Confusion Matrix

A confusion matrix is a table to evaluate the performance of a classification model. It allows visualization of the performance by comparing predicted labels with actual labels.

In Pekat there are two variations:

  • Overall evaluation confusion matrix

  • Classifier-specific confusion matrix

Predicted represents the application results

Actual represents the user-defined correct results

Evaluation confusion matrix

 

confusion show.png
TP=1; FP=1; FN=2; TN=1
  • True positive (TP) - A user classified the image as ok and the application evaluated the image as ok.

  • False positive (FP) - A user classified the image as ng but the application evaluated the image as OK.
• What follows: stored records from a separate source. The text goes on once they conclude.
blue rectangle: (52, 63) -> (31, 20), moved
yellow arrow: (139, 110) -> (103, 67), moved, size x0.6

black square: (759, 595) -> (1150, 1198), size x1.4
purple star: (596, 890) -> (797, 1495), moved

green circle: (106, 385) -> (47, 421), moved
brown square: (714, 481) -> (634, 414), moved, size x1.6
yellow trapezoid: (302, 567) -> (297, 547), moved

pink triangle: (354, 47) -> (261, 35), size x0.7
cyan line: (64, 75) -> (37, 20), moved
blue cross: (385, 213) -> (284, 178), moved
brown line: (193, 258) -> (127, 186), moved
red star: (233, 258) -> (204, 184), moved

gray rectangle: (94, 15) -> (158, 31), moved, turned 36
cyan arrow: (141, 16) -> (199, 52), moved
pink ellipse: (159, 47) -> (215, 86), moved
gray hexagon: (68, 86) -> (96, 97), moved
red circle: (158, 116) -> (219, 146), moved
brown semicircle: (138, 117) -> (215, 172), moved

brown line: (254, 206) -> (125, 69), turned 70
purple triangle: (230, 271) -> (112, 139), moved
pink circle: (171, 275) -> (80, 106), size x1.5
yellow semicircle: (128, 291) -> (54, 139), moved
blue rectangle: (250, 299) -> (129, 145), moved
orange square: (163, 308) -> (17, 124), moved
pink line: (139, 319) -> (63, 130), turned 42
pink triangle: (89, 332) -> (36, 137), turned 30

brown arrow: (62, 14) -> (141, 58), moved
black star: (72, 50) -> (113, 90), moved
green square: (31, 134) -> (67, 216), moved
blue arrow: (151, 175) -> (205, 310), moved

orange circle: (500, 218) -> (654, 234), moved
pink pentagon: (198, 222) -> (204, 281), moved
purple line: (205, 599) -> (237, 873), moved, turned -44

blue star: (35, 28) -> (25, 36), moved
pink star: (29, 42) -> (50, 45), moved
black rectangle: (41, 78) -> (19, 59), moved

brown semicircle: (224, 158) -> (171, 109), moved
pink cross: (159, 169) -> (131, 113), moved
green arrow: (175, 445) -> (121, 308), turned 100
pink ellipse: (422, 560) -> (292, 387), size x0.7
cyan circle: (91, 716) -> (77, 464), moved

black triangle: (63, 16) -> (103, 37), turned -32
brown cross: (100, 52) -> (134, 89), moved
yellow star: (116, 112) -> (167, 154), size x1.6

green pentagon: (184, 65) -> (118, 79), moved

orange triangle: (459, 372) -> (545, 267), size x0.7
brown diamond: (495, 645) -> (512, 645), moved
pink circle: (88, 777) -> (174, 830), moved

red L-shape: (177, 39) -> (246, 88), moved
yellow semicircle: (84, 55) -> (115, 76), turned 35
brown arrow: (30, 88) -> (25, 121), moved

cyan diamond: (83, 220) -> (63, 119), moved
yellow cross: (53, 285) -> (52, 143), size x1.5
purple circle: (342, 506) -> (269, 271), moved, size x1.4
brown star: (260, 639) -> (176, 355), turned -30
  • False negative (FN) - A user classified the image as ok but the application evaluated the image as ng.

  • True negative (TN) - A user classified the image as ng and the application evaluated the image as ng.

The matrix shows how many images ended up in each of those categories.

When you click on a specific cell of the confusion matrix, the images that ended up in that category will be shown in the image list on the right.

Classifier confusion matrix

confusion matrix.png

This matrix works the same way but can contain multiple different classes (as per the current classifier). In the image above you can notice 4 classes: Screw, Nut, Spring, Pad.

Again the table is representing the actual (user defined) and predicted (application evaluation) results and shows the corresponding amounts.

Clicking on Export creates and downloads a .xlms file with the same values as shown in the table.